Summary: This piece will explore real-life cases of non-compliance, the penalties incurred, and key takeaways for businesses to avoid similar pitfalls.

The Impact of Non-Compliance: Case Studies and Lessons Learned

Non-compliance with data protection and privacy laws can lead to severe consequences, including hefty fines and reputational damage. Here are some notable cases that highlight the importance of adhering to these regulations:

1. Didi Global: $1.19 billion

The Cyberspace Administration of China fined Chinese ride-hailing firm Didi Global $1.19 billion for violating the nation's network security law, data security law, and personal information protection law.

2. Amazon: $877 million

In 2021, Amazon was fined $877 million for breaches of the GDPR. The exact reasons behind the fine haven’t yet been confirmed, but it is believed to involve cookie consent.

3. Equifax: (At least) $575 Million

Equifax lost the personal and financial information of nearly 150 million people due to an unpatched Apache Struts framework in one of its databases. The company agreed to pay $575 million, potentially rising to $700 million, in a settlement with the Federal Trade Commission, the Consumer Financial Protection Bureau (CFPB), and all 50 U.S. states and territories.

4. Instagram: $403 million

In September 2022, Ireland’s Data Protection Commissioner (DPC) fined Instagram for violating children’s privacy under the terms of the GDPR. The complaint concerned data belonging to minors, particularly phone numbers and email addresses, which was made more public when some young users upgraded their profiles to business accounts to access analytics tools.

5. T-Mobile: $350 million

In July 2022, T-Mobile announced the terms of a settlement for a consolidated class action lawsuit following a data breach that occurred in early 2021, impacting an estimated 77 million people. The company agreed to pay an aggregate of $350 million to fund claims submitted by class members, the legal fees of plaintiffs’ counsel, and the costs of administering the settlement.

6. Meta (Facebook): $277 million

In November 2022, the Ireland Data Protection Commission (DPC) fined Meta $277 million for the compromise of 500 million users’ personal information.

7. WhatsApp: $255 million

Facebook-owned messaging service WhatsApp was fined $255 million in August 2021 for a series of GDPR cross-border data protection infringements in Ireland.

8. Home Depot: ~$200 million

In 2014 Home Depot was involved in one of the largest data breaches to date involving a point-of-sale (POS) system, leading to a number of fines and settlements being paid. More than 50 million credit card numbers and 53 million email addresses were stolen over a five-month period between April and September 2014.
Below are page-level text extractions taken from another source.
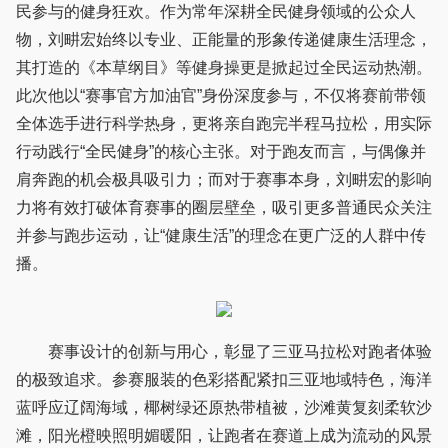
民参与的健身狂欢。作为常年深耕全民健身领域的公众人
物，刘畊宏始终以专业、正能量的形象传递健康生活理念，
其打造的《本草纲目》等健身操更是掀起过全民运动热潮。
此次他以“赛事官方加油官”身份深度参与，不仅将赛前带领
全体选手进行科学热身，更将亲自跑完半程马拉松，用实际
行动践行“全民健身”的核心主张。对于跑友而言，与偶像并
肩奔跑的机会极具吸引力；而对于赛事本身，刘畊宏的影响
力将有效打破体育赛事的圈层壁垒，吸引更多普通民众关注
并参与跑步运动，让“健康生活”的理念在更广泛的人群中传
播。
赛事设计的创新与用心，彰显了三亚马拉松对跑者体验
的极致追求。参赛服装的色彩搭配紧扣三亚地域特色，海洋
蓝呼应辽阔海域，椰树绿还原热带植被，沙滩黄复刻柔软沙
滩，阳光橙映照明媚暖阳，让跑者在赛道上成为流动的风景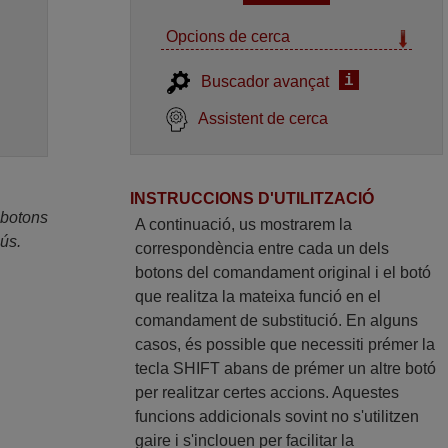
Opcions de cerca
i
Buscador avançat
Assistent de cerca
INSTRUCCIONS D'UTILITZACIÓ
 botons
A continuació, us mostrarem la
ús.
correspondència entre cada un dels
botons del comandament original i el botó
que realitza la mateixa funció en el
comandament de substitució. En alguns
casos, és possible que necessiti prémer la
tecla SHIFT abans de prémer un altre botó
per realitzar certes accions. Aquestes
funcions addicionals sovint no s'utilitzen
gaire i s'inclouen per facilitar la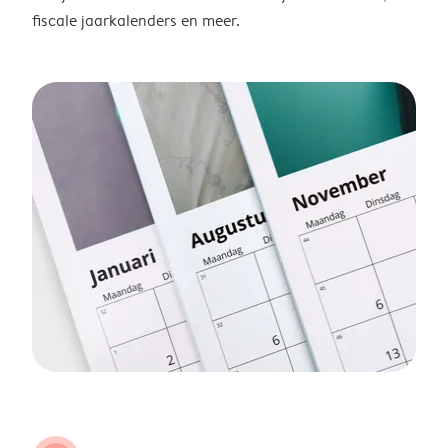
fiscale jaarkalenders en meer.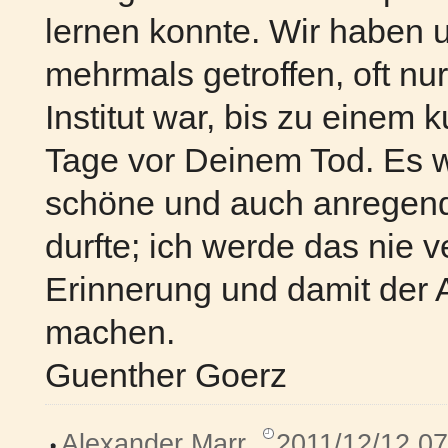
lernen konnte. Wir haben
mehrmals getroffen, oft nu
Institut war, bis zu einem 
Tage vor Deinem Tod. Es wa
schöne und auch anregend
durfte; ich werde das nie v
Erinnerung und damit der 
machen.
Guenther Goerz
Alexander Marr
,
2011/12/12 07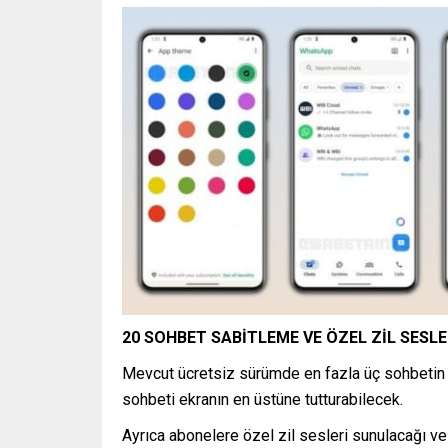
20 SOHBET SABİTLEME VE ÖZEL ZİL SESLE
Mevcut ücretsiz sürümde en fazla üç sohbetin s
sohbeti ekranın en üstüne tutturabilecek.
Ayrıca abonelere özel zil sesleri sunulacağı ve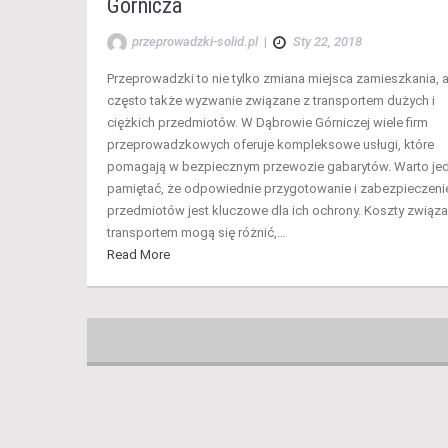
Górnicza
przeprowadzki-solid.pl
|
Sty 22, 2018
Przeprowadzki to nie tylko zmiana miejsca zamieszkania, a
często także wyzwanie związane z transportem dużych i
ciężkich przedmiotów. W Dąbrowie Górniczej wiele firm
przeprowadzkowych oferuje kompleksowe usługi, które
pomagają w bezpiecznym przewozie gabarytów. Warto je
pamiętać, że odpowiednie przygotowanie i zabezpieczenie
przedmiotów jest kluczowe dla ich ochrony. Koszty związa
transportem mogą się różnić,…
Read More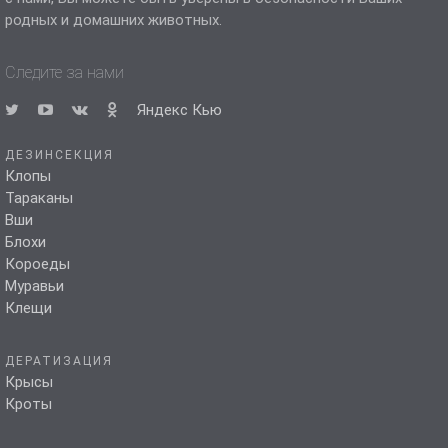
родных и домашних животных.
Следите за нами
Яндекс Кью
ДЕЗИНСЕКЦИЯ
Клопы
Тараканы
Вши
Блохи
Короеды
Муравьи
Клещи
ДЕРАТИЗАЦИЯ
Крысы
Кроты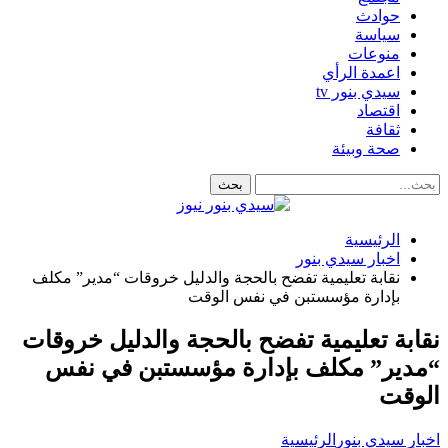
حوادث
سياسة
منوعات
اعمدة الرأي
سيدي بنور tv
اقتصاد
ثقافة
صحة وبيئة
الرئيسية
اخبار سيدي بنور
نقابة تعليمية تفضح بالحجة والدليل خروقات “مدير” مكلف
بإدارة مؤسستبن في نفس الوقت
نقابة تعليمية تفضح بالحجة والدليل خروقات
“مدير” مكلف بإدارة مؤسستبن في نفس
الوقت
اخبار سيدي بنور
الرئيسية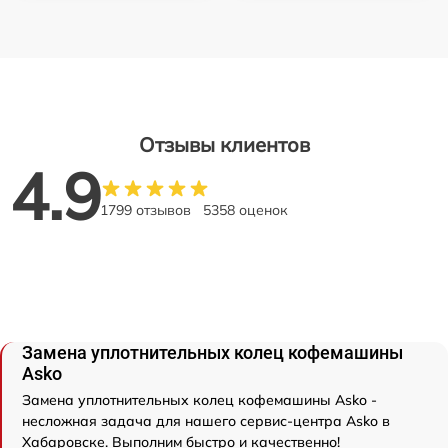
Отзывы клиентов
4.9
1799 отзывов
5358 оценок
Замена уплотнительных колец кофемашины
Asko
Замена уплотнительных колец кофемашины Asko -
несложная задача для нашего сервис-центра Asko в
Хабаровске. Выполним быстро и качественно!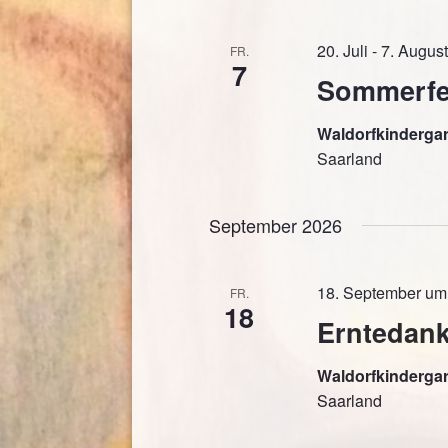
20. Juli
-
7. Augus
FR.
7
Sommerfe
Waldorfkinderga
Saarland
September 2026
18. September um
FR.
18
Erntedankf
Waldorfkinderga
Saarland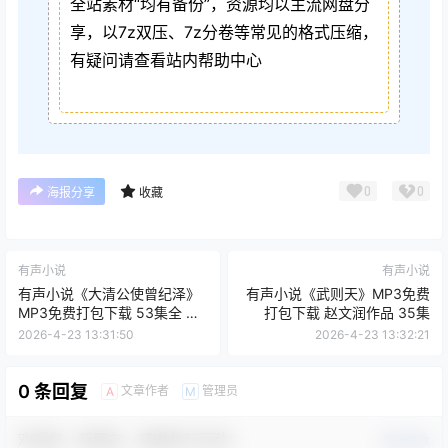
全站素材“均有备份”，资源均以主流网盘分
享，以7z双压、7z分卷等常见的格式压缩，
有疑问请查看站内帮助中心
0
0
海报分享
收藏
有声小说
有声小说
有声小说《大清公使曾纪泽》
有声小说《武则天》MP3免费
MP3免费打包下载 53集全 李
打包下载 赵文润作品 35集
戈播音
2026-4-23 13:31:50
2026-4-23 13:32:21
0 条回复
文章作者
管理员
A
M
欢迎您，新朋友，感谢参与互动！
确认修改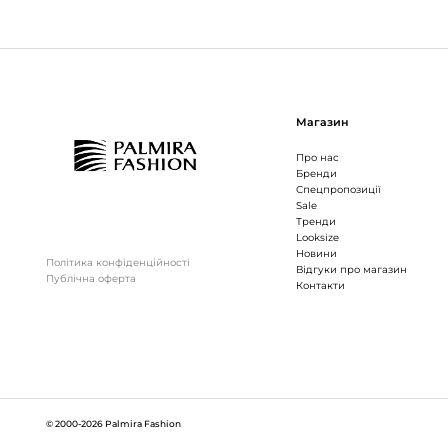
Магазин
Про нас
Бренди
Спецпропозиції
Sale
Тренди
Looksize
Новини
Політика конфіденційності
Відгуки про магазин
Публічна оферта
Контакти
© 2000-2026 Palmira Fashion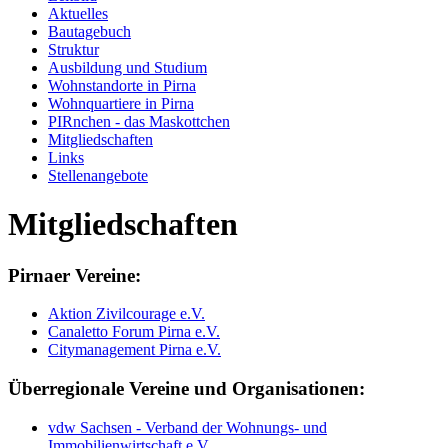
Aktuelles
Bautagebuch
Struktur
Ausbildung und Studium
Wohnstandorte in Pirna
Wohnquartiere in Pirna
PIRnchen - das Maskottchen
Mitgliedschaften
Links
Stellenangebote
Mitgliedschaften
Pirnaer Vereine:
Aktion Zivilcourage e.V.
Canaletto Forum Pirna e.V.
Citymanagement Pirna e.V.
Überregionale Vereine und Organisationen:
vdw Sachsen - Verband der Wohnungs- und
Immobilienwirtschaft e.V.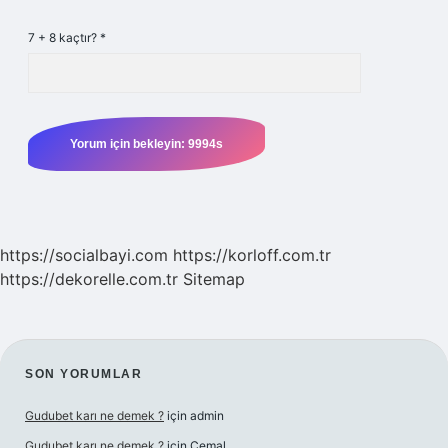
7 + 8 kaçtır?
*
https://socialbayi.com
https://korloff.com.tr
https://dekorelle.com.tr
Sitemap
SIDEBAR
SON YORUMLAR
Gudubet karı ne demek ?
için
admin
Gudubet karı ne demek ?
için
Cemal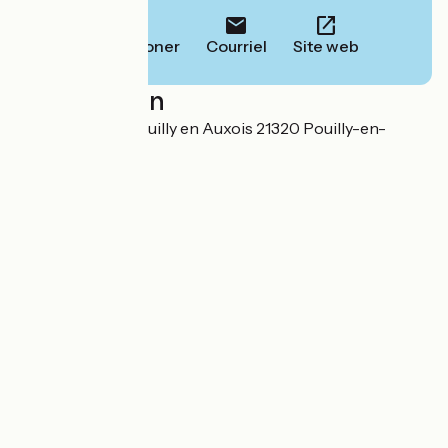
Téléphoner
Courriel
Site web
Localisation
Port du canal à Pouilly en Auxois 21320 Pouilly-en-
Auxois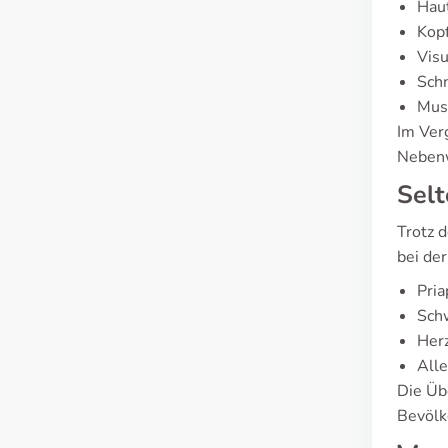
Hau
Kop
Vis
Sch
Mus
Im Ver
Nebenw
Selt
Trotz 
bei de
Pria
Sch
Herz
Alle
Die Üb
Bevölk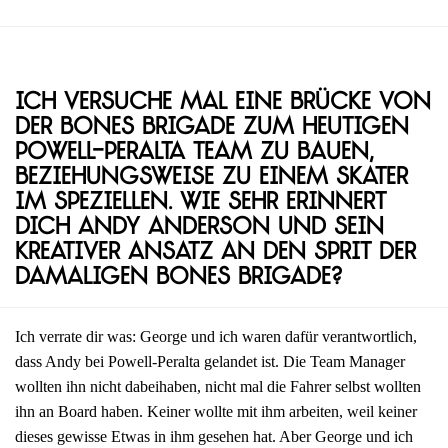
Ich versuche mal eine Brücke von
der Bones Brigade zum heutigen
Powell-Peralta Team zu bauen,
beziehungsweise zu einem Skater
im Speziellen. Wie sehr erinnert
dich Andy Anderson und sein
kreativer Ansatz an den Sprit der
damaligen Bones Brigade?
Ich verrate dir was: George und ich waren dafür verantwortlich,
dass Andy bei Powell-Peralta gelandet ist. Die Team Manager
wollten ihn nicht dabeihaben, nicht mal die Fahrer selbst wollten
ihn an Board haben. Keiner wollte mit ihm arbeiten, weil keiner
dieses gewisse Etwas in ihm gesehen hat. Aber George und ich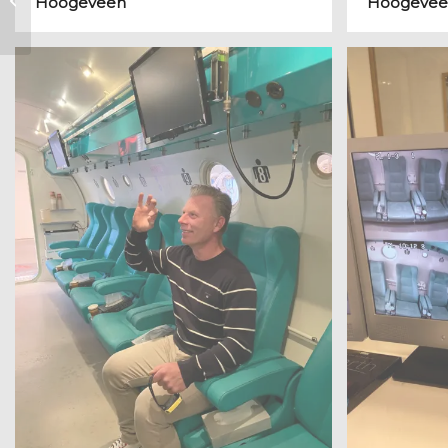
Hoogeveen
Hoogevee
evenementencommissie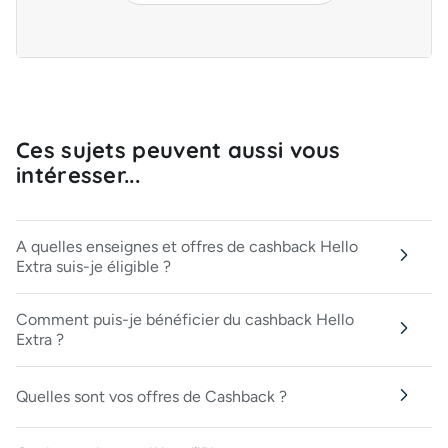
Ces sujets peuvent aussi vous
intéresser...
A quelles enseignes et offres de cashback Hello
Extra suis-je éligible ?
Comment puis-je bénéficier du cashback Hello
Extra ?
Quelles sont vos offres de Cashback ?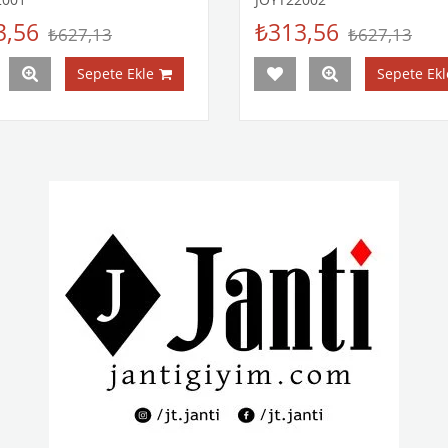
3,56
₺313,56
₺627,13
₺627,13
Sepete Ekle
Sepete Ekl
9. Capital One: $190 million

In December 2021, Capital One agreed to pay $190 million to settle a class-action lawsuit filed against it by U.S. customers over a 2019 data breach that affected 100 million people.

10. Uber: $148 million

In 2016 ride-hailing app Uber had 600,000 driver and 57 million user accounts breached. Instead of reporting the incident, the company paid the perpetrator $100,000 to keep the hack under wraps. Those actions, however, cost the company dearly. The company was fined $148 million in 2018 for violation of state data breach notification laws.

11. Morgan Stanley: $120 million (total)

In January 2022, investment bank and financial services giant Morgan Stanley agreed to pay $60 million to settle a legal claim relating to its data security.